Barbera is an Italy grape varietal understood to have been in existence in the Monferrato region of central Piemonte since the 13th century. It is well suited to the sandy loam soils in our vineyard and the Hunter Valley's warm climate, producing deep red wines with intense aroma, gentle tannins and generous acidity. We have grafted a two acre parcel of Chambourcin with Barbera in 2010 and hope to harvest our first crop in 2012.

Chambourcin (2.5 acres)

Although it's exact parentage is not completely clear, we know that Chambourcin was developed in the 1960's by the French biochemist Joannes Seyve to produce a varietal which is highly resistant to fungal diseases such as downy mildew. Coupled with the fact that it is an early ripening varietal, it's an ideal grape for the Hunter Valley's humid late summers. Chambourcin produces medium-bodied reds which 201 releases as both table (still) and sparkling wine. One of the varietal's most distinctive features is it's intensely vivid purple colour which is ink-like. 201's Chambourcin was planted in 1994 and is a prolific bearer of fruit which we thin after veraison to improve it's quality.

Durif (4 acres)

Durif is a French hybrid of the Syrah (Shiraz) and Peloursin varietals, and was created in the 1880's by Francois Durif.
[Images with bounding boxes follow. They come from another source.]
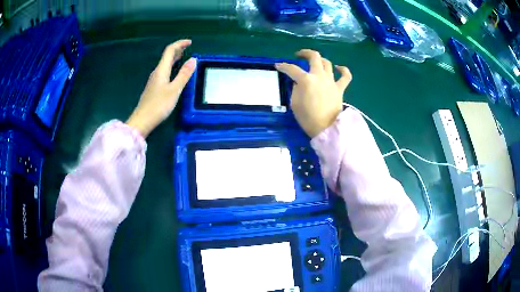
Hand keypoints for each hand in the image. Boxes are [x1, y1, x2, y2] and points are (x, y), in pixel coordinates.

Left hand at [126, 40, 196, 137]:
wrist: (142, 120)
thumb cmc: (159, 105)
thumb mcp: (174, 90)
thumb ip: (184, 75)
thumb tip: (193, 59)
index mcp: (161, 70)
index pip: (170, 51)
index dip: (179, 44)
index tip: (190, 42)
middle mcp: (157, 72)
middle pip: (166, 56)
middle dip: (177, 50)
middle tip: (188, 48)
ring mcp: (154, 80)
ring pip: (165, 64)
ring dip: (174, 58)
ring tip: (183, 57)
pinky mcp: (153, 88)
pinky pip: (164, 72)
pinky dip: (171, 67)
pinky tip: (174, 72)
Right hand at [275, 49, 351, 137]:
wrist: (326, 129)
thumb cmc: (307, 118)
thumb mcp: (294, 103)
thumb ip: (295, 89)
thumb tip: (299, 83)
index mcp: (306, 80)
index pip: (291, 69)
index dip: (283, 66)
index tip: (278, 66)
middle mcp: (319, 76)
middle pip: (314, 57)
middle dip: (305, 53)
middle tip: (299, 55)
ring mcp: (331, 81)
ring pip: (327, 63)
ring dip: (320, 60)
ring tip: (315, 62)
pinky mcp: (340, 88)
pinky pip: (345, 76)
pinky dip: (343, 70)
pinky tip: (338, 68)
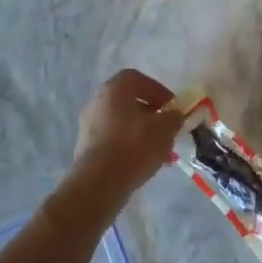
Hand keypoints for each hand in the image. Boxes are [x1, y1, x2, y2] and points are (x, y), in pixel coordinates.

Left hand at [72, 68, 183, 195]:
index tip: (172, 107)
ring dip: (142, 133)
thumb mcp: (165, 128)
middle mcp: (97, 102)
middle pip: (129, 102)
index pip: (137, 79)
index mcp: (114, 89)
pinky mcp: (86, 148)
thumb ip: (174, 117)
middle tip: (167, 129)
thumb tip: (175, 115)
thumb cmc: (134, 146)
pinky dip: (129, 147)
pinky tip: (143, 163)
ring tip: (160, 152)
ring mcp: (88, 126)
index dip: (157, 90)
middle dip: (151, 115)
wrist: (99, 183)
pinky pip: (113, 141)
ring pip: (122, 123)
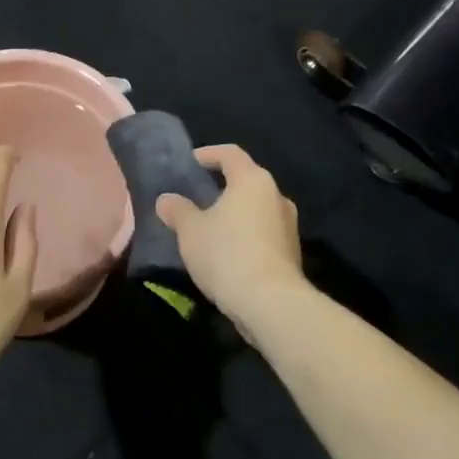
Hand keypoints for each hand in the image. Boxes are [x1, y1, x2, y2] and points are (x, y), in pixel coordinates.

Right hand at [155, 145, 303, 332]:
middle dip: (223, 186)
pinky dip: (246, 235)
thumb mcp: (190, 231)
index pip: (230, 154)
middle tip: (198, 196)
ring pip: (257, 209)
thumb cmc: (227, 254)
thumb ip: (177, 210)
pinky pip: (264, 233)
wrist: (271, 304)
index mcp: (252, 180)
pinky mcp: (292, 253)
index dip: (209, 154)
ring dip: (236, 213)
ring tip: (211, 227)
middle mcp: (276, 196)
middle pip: (247, 181)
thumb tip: (166, 200)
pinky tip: (228, 253)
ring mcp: (288, 226)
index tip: (191, 162)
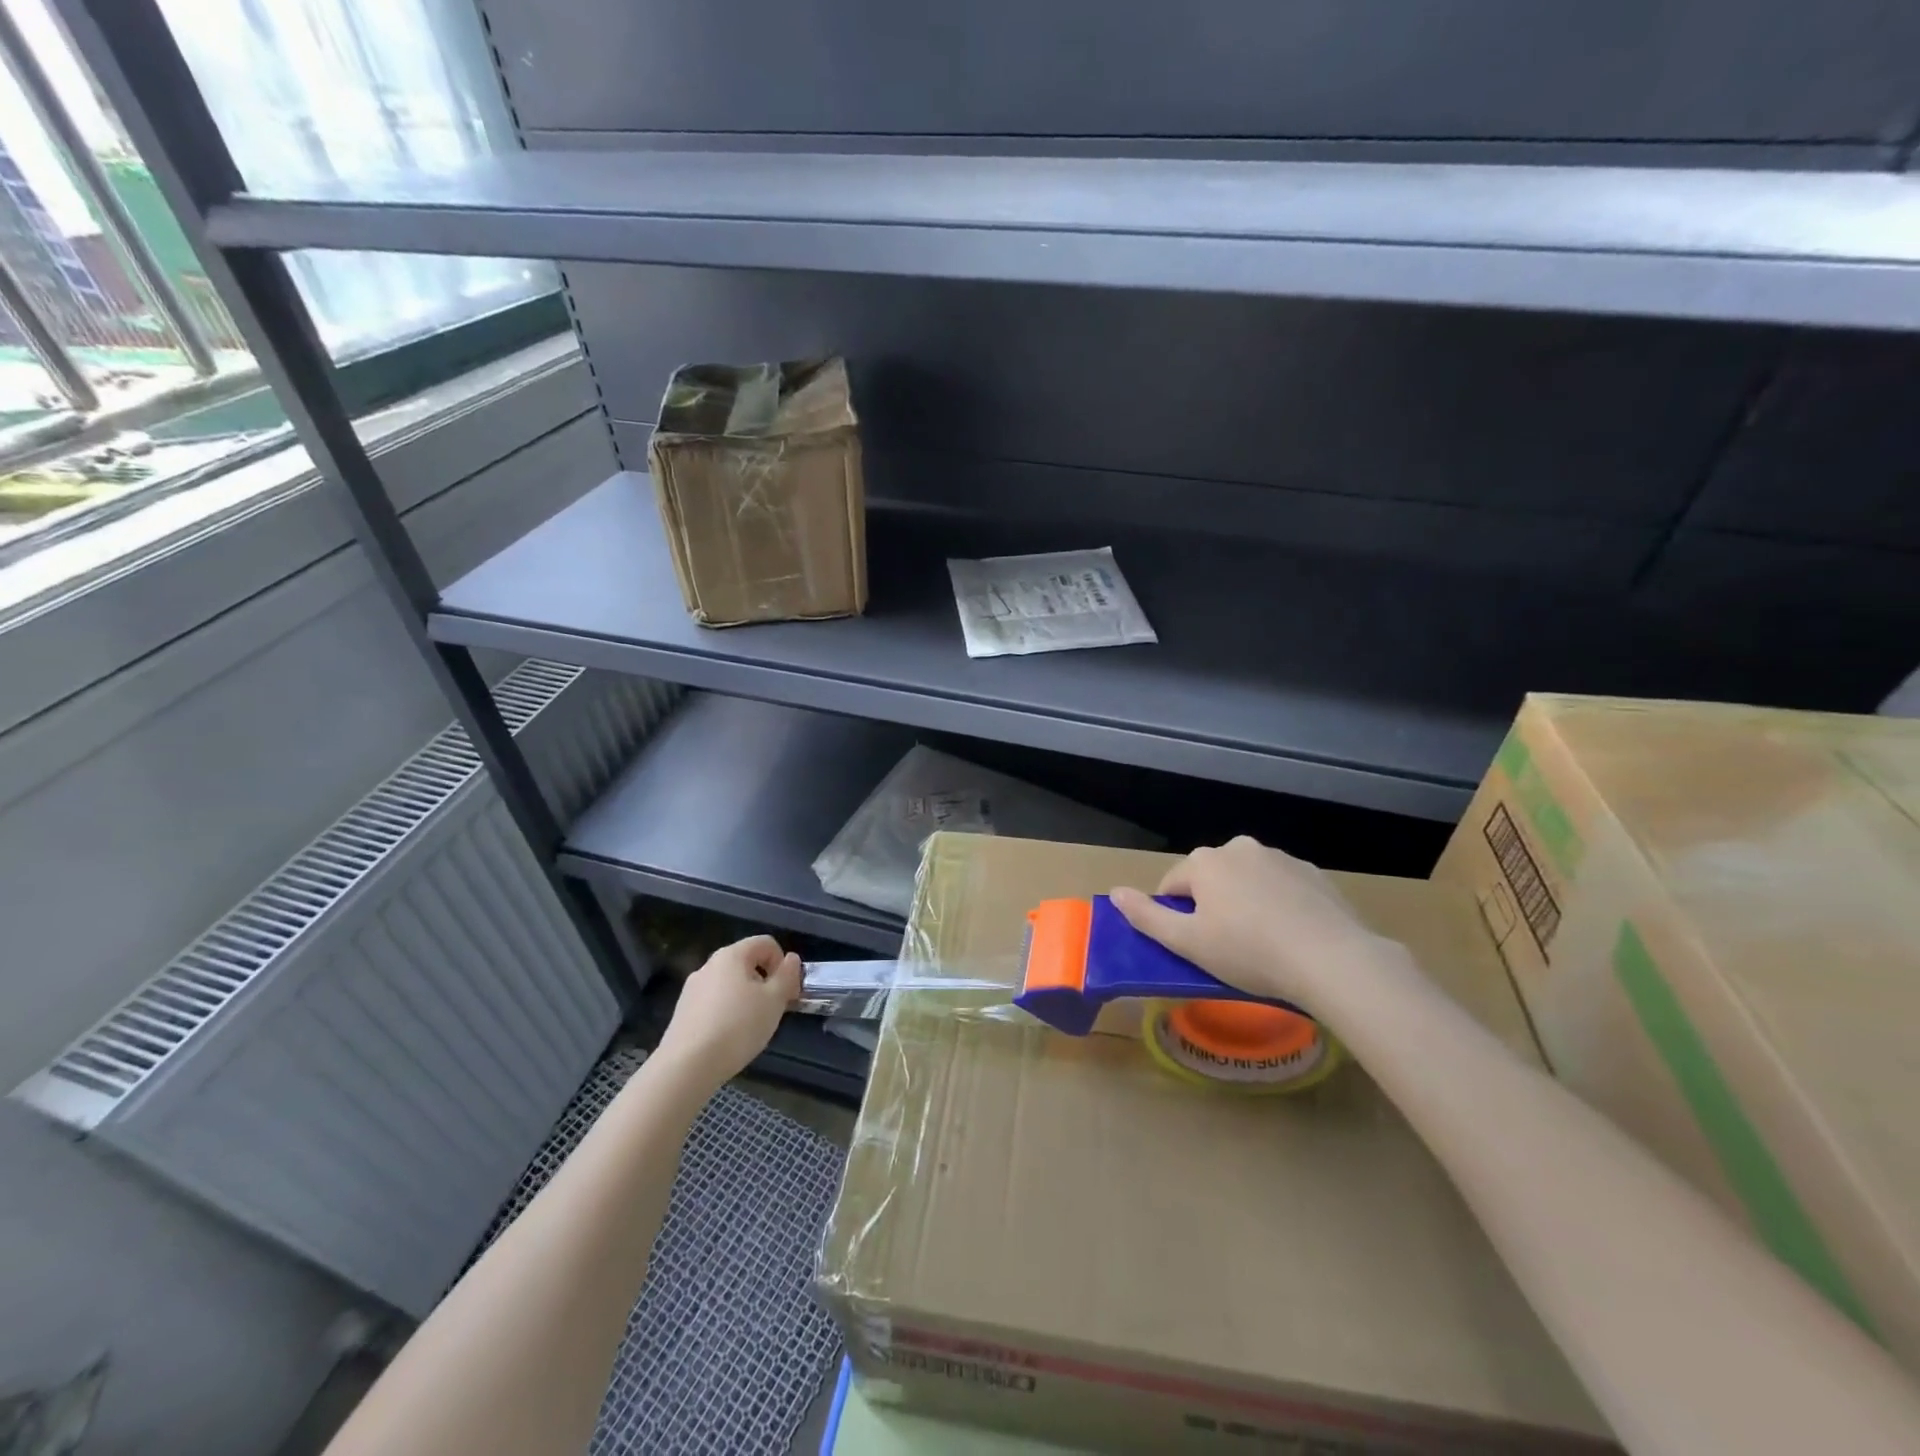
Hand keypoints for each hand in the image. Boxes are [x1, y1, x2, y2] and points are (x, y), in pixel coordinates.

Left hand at [657, 935, 800, 1088]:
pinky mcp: (683, 1012)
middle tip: (774, 1010)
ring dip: (747, 998)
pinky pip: (714, 1003)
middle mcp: (709, 965)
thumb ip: (787, 975)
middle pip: (747, 963)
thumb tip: (791, 959)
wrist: (687, 1067)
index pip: (766, 943)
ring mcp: (692, 989)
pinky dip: (727, 1013)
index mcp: (732, 955)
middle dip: (765, 982)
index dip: (783, 963)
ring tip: (751, 1027)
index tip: (788, 991)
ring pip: (730, 985)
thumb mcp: (775, 1000)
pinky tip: (729, 1038)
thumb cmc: (738, 1027)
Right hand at [1109, 837, 1389, 1009]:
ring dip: (1245, 903)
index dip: (1175, 917)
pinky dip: (1278, 905)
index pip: (1172, 885)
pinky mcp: (1313, 873)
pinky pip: (1282, 887)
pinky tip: (1291, 936)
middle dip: (1212, 906)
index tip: (1193, 946)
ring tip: (1262, 944)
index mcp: (1205, 862)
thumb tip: (1114, 893)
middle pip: (1211, 879)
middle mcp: (1239, 848)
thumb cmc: (1249, 952)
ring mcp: (1280, 858)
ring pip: (1247, 880)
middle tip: (1226, 948)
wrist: (1332, 959)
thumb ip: (1146, 916)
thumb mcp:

Introduced to Australia in 1908 by the Victorian viticulturalist Francois De Castella, it too is highly resistant to downy mildew and phylloxera making it well suited to the Hunter Valley climate. Known widely in the United States as Petite Sirah, Durif produces bold, savoury wines with rich colour and high tannin levels. This allows them to withstand extended cellaring (20+ years) with ease. Our Durif block is deliberately cropped at very low yields of around one tonne to the acre in order to maximise its quality and ripen as early as possible.

Semillon (1.5 acres)

Once known as Hunter Valley Riesling, Semillon is one of the few white wines which will reward patience and careful cellaring. Whilst producing a dry style wine with zesty acidity and citrusy aromas when young, bottle aging allows the wine to develop more complex toasted buttery characters. So perfectly suited to our regional climate, the authors of the German publication Wine declared that "although planted widely throughout the world, Semillon only develops real and distinctive character in the Hunter Valley, Australia".